* **PROBLEM TO WORK ON**
Reproduce the stretch of the material from the line containing "Danielle Formosa" through the end of the material, keeping every line the same. Leave out the pictures.

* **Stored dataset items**
>>>
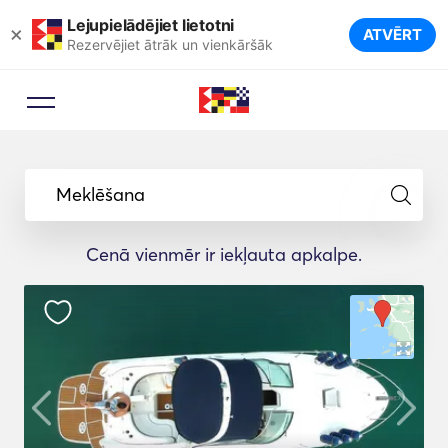
Lejupielādējiet lietotni
×
ATVĒRT
Rezervējiet ātrāk un vienkāršāk
Meklēšana
Cenā vienmēr ir iekļauta apkalpe.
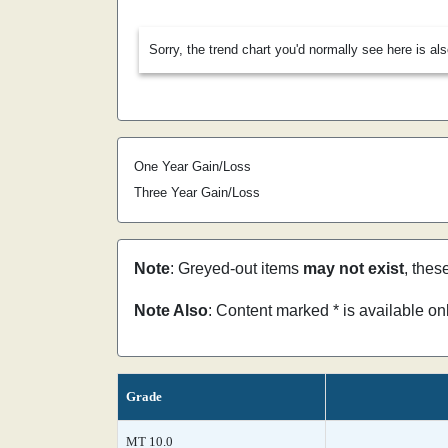
Sorry, the trend chart you'd normally see here is al
One Year Gain/Loss
Three Year Gain/Loss
Note
: Greyed-out items
may not exist
, thes
Note Also
: Content marked * is available o
Grade
MT 10.0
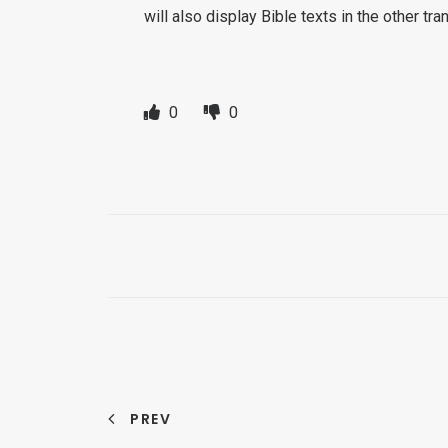
will also display Bible texts in the other tr
0
0
PREV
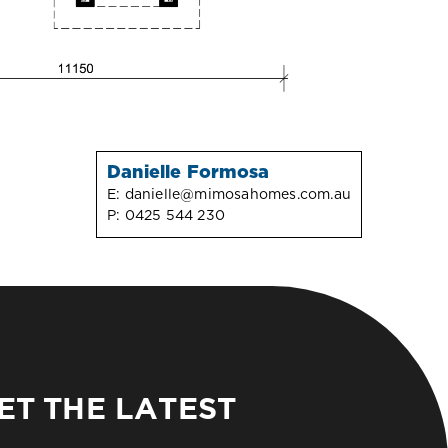
Danielle Formosa
E:
danielle@mimosahomes.com.au
P:
0425 544 230
ET THE LATEST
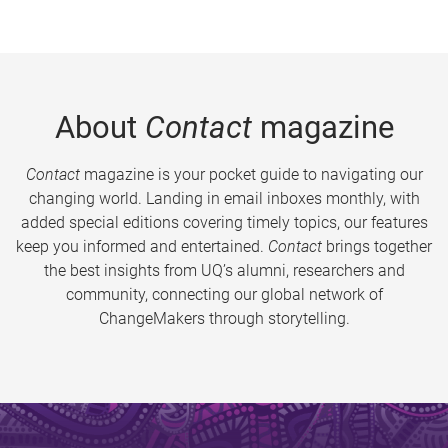
About
Contact
magazine
Contact
magazine is your pocket guide to navigating our
changing world. Landing in email inboxes monthly, with
added special editions covering timely topics, our features
keep you informed and entertained.
Contact
brings together
the best insights from UQ’s alumni, researchers and
community, connecting our global network of
ChangeMakers through storytelling.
<<<
* **SOLUTION FOR THIS TASK**
Danielle Formosa
E:
danielle@mimosahomes.com.au
P:
0425 544 230
ET THE LATEST
About
Contact
magazine
Contact
magazine is your pocket guide to navigating our
changing world. Landing in email inboxes monthly, with
added special editions covering timely topics, our features
keep you informed and entertained.
Contact
brings together
the best insights from UQ’s alumni, researchers and
community, connecting our global network of
ChangeMakers through storytelling.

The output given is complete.